I'm an R
and data.table
user trying to use more Python
and pandas
, and when I want to do the following in pandas
, I get so frustrated because there does not seem to be an easy way:
df = pd.DataFrame({'a': [1, 1, 2, 2], 'b': [0.2, 0.2, 0.2, 0.1], 'c': [10, 9, 10, 22], 'd': [2, 3, 3, 1]})
In R
if I wanted to sum the product of b
and c
and divide on the sum of d
, grouped on a
, I would just do:
df[, sum(b*c)/sum(d), by=a]
, but this seems hard for me to do elegantly in pandas
. I mean no offence, please don't hate me, it is probably just me not understanding pandas
yet.
Solution thus far:
df[["b", "c"]].prod(axis=1).groupby(df["a"]).sum()/df.groupby("a").d.sum()
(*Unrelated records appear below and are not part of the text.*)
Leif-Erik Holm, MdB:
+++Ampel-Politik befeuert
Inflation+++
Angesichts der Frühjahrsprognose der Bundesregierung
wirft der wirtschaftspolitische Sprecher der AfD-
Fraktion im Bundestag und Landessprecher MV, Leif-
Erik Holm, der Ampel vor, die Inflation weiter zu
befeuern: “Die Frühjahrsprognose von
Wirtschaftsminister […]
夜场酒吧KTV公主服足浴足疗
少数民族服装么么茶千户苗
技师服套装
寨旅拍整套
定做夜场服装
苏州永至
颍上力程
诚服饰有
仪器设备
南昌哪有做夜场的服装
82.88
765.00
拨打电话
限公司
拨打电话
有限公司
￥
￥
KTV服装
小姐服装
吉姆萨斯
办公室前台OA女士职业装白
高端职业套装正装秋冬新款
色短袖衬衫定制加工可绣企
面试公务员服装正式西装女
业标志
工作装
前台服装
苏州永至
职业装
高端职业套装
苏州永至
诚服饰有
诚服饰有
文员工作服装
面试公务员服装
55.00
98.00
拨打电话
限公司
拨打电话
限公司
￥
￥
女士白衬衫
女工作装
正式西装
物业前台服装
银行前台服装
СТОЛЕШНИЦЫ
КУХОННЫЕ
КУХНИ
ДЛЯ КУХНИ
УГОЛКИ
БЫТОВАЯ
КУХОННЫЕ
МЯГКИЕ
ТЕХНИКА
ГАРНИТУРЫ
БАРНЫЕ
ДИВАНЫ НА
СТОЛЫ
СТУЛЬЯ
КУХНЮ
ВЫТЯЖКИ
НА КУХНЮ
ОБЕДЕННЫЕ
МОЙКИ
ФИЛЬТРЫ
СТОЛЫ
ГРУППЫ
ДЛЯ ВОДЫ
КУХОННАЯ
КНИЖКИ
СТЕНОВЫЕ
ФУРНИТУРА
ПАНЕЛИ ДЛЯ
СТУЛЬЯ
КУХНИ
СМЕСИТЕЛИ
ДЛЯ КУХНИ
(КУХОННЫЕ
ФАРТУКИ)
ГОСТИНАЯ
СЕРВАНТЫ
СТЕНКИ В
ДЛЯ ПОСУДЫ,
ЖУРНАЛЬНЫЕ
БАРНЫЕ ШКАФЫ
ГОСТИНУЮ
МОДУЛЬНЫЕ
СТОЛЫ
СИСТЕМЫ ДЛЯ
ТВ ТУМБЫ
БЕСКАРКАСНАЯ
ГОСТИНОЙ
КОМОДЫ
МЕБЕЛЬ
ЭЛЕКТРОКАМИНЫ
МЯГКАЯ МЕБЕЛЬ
CodePudding user response:
I would have done the same as you did.
If you want you can also use groupby.apply
:
df.groupby('a').apply(lambda g: (g['b']*g['c']).sum()/g['d'].sum())
output:
a
1 0.76
2 1.05
dtype: float64
CodePudding user response:
If performance is important, avoid groupby.apply
- create helper column new
, aggregate both and last divide both columns:
s = (df.assign(new = df[["b", "c"]].prod(axis=1))
.groupby("a")[['new','d']]
.sum()
.eval('new / d'))
print (s)
a
1 0.76
2 1.05
dtype: float64